Rap music is glorifying the illegal use of drugs, according to a new study by researchers at the University of California.
After sampling 341 lyrics from the most popular songs in rap between 1979 and 1997, the research team found that there has been an alarming six-fold increase in references to drugs in recent rap songs.
The researchers said that their study is a warning to young people who tend to emulate rap artistes and are 'already at risk and need to get a positive message from the media'.
'Positive portrayals of drug use have increased over time, and drug references increased overall,' study author Denise Herd, associate dean of students at the School of Public Health, said.
'This is an alarming trend, as rap artists are role models for the nation's youth, especially in urban areas.
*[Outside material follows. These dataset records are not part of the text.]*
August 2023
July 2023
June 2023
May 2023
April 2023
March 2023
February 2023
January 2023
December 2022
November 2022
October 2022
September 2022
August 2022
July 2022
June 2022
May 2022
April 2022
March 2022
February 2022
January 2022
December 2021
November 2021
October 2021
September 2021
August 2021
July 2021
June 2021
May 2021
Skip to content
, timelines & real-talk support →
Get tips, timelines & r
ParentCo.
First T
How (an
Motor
Many of these young people are already at risk and need to get positive messages from the media,' she added.
Herd and her colleagues analysed 341 lyrics from the most popular rap songs between 1979 and 1997. During that time, references to drugs increased sixfold, and there was an increase in songs featuring positive attitudes toward drugs and the consequences of drug use, and an increase in references of drug use to signify glamour, wealth and sociability.
In addition, there was a significant change in the types of drugs mentioned in rap songs.
Of the 38 most popular rap songs between 1979 and 1984, only four (11 percent) contained drug references. By the late 1980s, that increased to 19 percent and by 1993, to 69 percent.
The study found that drug references in early rap songs - 'White Lines' by Grandmaster Flash, 'Crack Monster' by Kool Moe Dee and 'Night of the Living Baseheads' by Public Enemy - often depicted the destructiveness of cocaine and, particularly, of crack, its freebase form.
This cautionary tone about cocaine gave way to rap lyrics in the early 1990s that increasingly portrayed marijuana use as a positive activity. The study documented a threefold increase between 1979 and 1997 in rap songs' mentions of marijuana and marijuana-stuffed cigars, or 'blunts,' and noted marijuana's association in those songs with creativity, wealth and status.
These findings indicate 'a shift from cautionary songs, such as those that emphasized the dangers of cocaine and crack, to songs that glorify the use of marijuana and other drugs as part of a desirable hip-hop lifestyle,' Herd said.
'This is alarming, because young children are exposed to these messages. I don't think this is a story we as a society want them to absorb,' she added.
Herd urged parents to monitor their children's listening, and to educate themselves on the terms being used in popular songs.
The study is published in the April issue of the peer-reviewed journal Addiction Research and Theory.